Background Over 10,000 US children are diagnosed with cancer yearly. Though outcomes have improved by optimizing conventional therapies, recent immunotherapeutic successes in adult cancers are emerging. Cytotoxic T lymphocytes (CTLs) are the primary executioners of adaptive antitumor immunity and require antigenic presentation in the context of major histocompatibility complex (MHC) class I and the associated β‐2‐microglobulin (B2M). Loss of MHC I expression is a common immune escape mechanism in adult malignancies, but pediatric cancers have not been thoroughly characterized. The essential nature of MHC I expression in CTL‐mediated cell death may dictate the success of immunotherapies, which rely on eliciting an adaptive response. Procedure We queried pediatric tumor microarray databases for MHC I and B2M gene expression. We detected MHC I in pediatric tumor cell lines by flow cytometry and characterized MHC I and B2M expression in patient samples by immunohistochemistry.

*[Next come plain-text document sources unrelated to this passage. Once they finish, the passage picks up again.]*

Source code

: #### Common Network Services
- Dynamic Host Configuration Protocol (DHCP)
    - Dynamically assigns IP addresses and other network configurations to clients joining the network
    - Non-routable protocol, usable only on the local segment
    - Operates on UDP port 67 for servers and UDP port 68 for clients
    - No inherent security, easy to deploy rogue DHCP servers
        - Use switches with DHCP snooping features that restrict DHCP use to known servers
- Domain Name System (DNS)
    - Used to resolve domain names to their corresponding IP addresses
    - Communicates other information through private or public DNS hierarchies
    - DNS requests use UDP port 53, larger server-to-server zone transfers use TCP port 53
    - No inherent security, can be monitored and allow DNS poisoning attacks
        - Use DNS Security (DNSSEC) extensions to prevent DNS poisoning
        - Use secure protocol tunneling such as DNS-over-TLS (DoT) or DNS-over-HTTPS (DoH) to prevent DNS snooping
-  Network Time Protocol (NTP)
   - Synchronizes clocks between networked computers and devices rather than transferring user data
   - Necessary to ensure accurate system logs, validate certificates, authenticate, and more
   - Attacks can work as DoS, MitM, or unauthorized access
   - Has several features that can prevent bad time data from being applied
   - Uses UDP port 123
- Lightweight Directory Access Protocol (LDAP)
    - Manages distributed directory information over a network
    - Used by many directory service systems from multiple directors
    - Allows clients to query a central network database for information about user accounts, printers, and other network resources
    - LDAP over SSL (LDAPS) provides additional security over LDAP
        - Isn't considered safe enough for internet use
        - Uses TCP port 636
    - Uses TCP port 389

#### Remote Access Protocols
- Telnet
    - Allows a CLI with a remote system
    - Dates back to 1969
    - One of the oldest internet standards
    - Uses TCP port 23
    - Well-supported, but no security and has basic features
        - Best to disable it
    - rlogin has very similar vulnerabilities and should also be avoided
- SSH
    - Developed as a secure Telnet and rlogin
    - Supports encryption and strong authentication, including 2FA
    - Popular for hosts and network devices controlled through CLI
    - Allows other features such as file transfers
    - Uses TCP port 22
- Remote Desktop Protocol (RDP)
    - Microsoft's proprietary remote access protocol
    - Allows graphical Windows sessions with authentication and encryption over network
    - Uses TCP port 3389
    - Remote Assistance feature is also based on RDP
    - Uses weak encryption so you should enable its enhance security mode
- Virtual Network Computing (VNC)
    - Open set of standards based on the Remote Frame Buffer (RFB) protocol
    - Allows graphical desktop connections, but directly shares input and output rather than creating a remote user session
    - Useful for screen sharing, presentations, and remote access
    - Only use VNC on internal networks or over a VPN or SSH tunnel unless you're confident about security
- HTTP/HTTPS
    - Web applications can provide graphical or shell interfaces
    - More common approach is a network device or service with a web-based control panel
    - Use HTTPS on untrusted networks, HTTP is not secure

To determine whether therapeutic approaches might enhance MHC I expression in selected models in vitro , we tested effects of exposure to IFN‐γ and histone deacetylase inhibitors. Results Pediatric tumors overall, as well as samples within select individual tumor subtypes, exhibit wide ranges of MHC I and B2M gene and protein expression. For most cell lines tested, MHC I was inducible in vitro . Conclusions MHC I and B2M expression vary among pediatric tumor types and should be evaluated as potential biomarkers, which might identify patients most likely to benefit from MHC I dependent immunotherapies. Modulation of MHC I expression may be a promising mechanism for enhancing MHC I dependent immunotherapeutic efficacy.